I have a friend who worked on a Civil War book for many years. In the early 1990s, he placed it with a well known press (which shall remain anonymous). The press made no demands, asked only a few questions, and that was it. There was no input on anything else of substance.
When the finished books arrived, he opened the box with eager anticipation. The first thing he saw, of course, was the dust jacket. It was, to use his adjective, "hideous." He skimmed through his labor of love and discovered the paper was heavy but cheap, and that the cloth was not cloth at all. The binding was also inexpensively done, and glue was visible everywhere. He stuck the book on his shelf and never opened it again. Five years of research, and the disappointing finished product was something he would have to live with forever.
But it did not have to be this way.
By this time, some of you are likely wondering why I am sharing a story like this. The answer might be posed as a question: Would you marry a girl you have never seen? Would you buy a car you have never seen or driven? For most of us, the answer is obvious. And yet, authors often jump at the first press that says "yes" to their manuscript.
The acceptance minuet performed prior to signing a contract should not simply consist of a press accepting your manuscript, but must include a thinking author willing to "accept" the press--and all that entails. It is a bilateral arrangement, one both sides should enter with their eyes wide open. It is, not to put too fine a point on it, a partnership (at least, that is how we think of it at Savas Beatie.)
If you have a manuscript ready, before you submit it to a publisher I strongly suggest a trip to the local bookstore (or to your own local or home library). When you find a publisher that produces books in your genre, study as many as you can with deliberate care. Pick them up, read them, feel them, sleep with one under your pillow.
Is it well designed? Does it have a dust jacket? Is the jacket professionally designed? Look at the flap credits and try to determine if the designer is an outside professional. Is the interior formatting pleasing, readable, and cleanly presented? Is the paper appropriate and of good quality? How is the binding? Tight and square, or loose and inexpensively done?
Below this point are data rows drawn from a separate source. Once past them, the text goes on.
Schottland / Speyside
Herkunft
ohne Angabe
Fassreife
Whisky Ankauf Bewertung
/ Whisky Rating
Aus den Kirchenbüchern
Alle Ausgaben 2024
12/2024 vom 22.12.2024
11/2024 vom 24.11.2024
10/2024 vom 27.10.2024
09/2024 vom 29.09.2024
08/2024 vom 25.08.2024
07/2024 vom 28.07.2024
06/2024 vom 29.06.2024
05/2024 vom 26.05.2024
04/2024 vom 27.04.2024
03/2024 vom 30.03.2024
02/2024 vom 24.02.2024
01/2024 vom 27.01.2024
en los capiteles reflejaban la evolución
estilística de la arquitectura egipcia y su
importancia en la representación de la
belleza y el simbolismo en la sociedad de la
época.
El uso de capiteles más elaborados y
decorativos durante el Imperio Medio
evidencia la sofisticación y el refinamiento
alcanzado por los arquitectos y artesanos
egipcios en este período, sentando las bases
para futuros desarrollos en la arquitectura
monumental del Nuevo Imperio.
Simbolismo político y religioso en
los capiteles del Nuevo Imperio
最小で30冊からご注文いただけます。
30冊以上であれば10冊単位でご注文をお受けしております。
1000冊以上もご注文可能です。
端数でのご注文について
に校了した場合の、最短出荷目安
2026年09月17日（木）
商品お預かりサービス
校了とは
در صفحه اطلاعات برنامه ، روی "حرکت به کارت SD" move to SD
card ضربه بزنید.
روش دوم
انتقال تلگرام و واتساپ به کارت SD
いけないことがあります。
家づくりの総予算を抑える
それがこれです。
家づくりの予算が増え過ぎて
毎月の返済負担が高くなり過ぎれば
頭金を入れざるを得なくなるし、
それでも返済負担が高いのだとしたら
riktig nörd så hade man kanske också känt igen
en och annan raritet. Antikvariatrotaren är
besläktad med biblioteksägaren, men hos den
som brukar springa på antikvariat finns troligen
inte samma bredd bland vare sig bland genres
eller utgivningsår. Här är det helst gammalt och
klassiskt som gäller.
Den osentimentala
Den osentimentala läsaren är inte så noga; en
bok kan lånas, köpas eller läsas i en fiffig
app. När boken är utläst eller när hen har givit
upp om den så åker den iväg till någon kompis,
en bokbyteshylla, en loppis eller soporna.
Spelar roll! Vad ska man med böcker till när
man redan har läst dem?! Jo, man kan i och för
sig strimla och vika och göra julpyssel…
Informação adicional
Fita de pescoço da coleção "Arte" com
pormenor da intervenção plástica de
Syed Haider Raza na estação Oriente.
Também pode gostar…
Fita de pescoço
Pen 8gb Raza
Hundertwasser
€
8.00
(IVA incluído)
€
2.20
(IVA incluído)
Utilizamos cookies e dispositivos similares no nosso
If applicable, does this press use maps, photos, footnotes, or end notes? If so, are they plentiful, well done, and helpfully displayed? Is the text well edited? Generally speaking, look to see if the books by this press are reviewed positively or negatively by readers. Is the company brand (think r-e-p-u-t-a-t-i-o-n) strong and well respected within its publishing niche? Will the company give you the names of 3-4 authors and allow you to contact them?
Books are not an exact science; human eyes and hands create them. However, a good sampling of a publisher's titles will give you a strong sense of what your finished manuscript will look like.
The submission process is, in many respects, caveat emptor--buyer beware. When you go onto a car lot and open your wallet, you know whether you will be driving away in a Mercedes or a Chevy. If your eyes and ears are wide open, you will have a pretty good idea what your final product will look like before you sign on the dotted line.